▸ Records
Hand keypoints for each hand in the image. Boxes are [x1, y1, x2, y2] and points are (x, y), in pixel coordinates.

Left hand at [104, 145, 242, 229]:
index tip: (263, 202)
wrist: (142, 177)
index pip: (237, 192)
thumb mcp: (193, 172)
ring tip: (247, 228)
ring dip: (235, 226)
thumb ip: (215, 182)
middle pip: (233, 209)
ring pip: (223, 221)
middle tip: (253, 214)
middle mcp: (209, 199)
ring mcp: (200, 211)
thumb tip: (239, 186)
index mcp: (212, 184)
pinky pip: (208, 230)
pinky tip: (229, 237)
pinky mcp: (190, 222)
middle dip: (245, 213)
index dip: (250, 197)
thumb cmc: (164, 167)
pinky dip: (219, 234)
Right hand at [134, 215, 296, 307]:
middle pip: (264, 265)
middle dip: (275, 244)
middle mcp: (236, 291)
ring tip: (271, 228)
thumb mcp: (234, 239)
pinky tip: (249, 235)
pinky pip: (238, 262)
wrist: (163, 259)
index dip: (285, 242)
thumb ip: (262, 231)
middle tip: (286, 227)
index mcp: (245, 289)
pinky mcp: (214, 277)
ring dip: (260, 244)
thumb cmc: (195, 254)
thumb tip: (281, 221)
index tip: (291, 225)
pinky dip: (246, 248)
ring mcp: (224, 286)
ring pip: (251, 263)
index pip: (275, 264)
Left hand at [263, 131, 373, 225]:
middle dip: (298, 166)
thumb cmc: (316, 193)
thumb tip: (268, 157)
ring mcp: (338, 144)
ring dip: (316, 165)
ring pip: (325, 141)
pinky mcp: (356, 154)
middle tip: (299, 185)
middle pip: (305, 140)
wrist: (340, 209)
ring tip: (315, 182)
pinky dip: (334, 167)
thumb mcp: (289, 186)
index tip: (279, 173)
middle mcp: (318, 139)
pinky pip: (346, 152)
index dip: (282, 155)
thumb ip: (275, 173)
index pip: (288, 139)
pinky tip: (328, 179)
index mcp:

▸ What you need to do
Work out how many lines of the listing above include the word "hand". Report only the number.

▸ Response to the task
4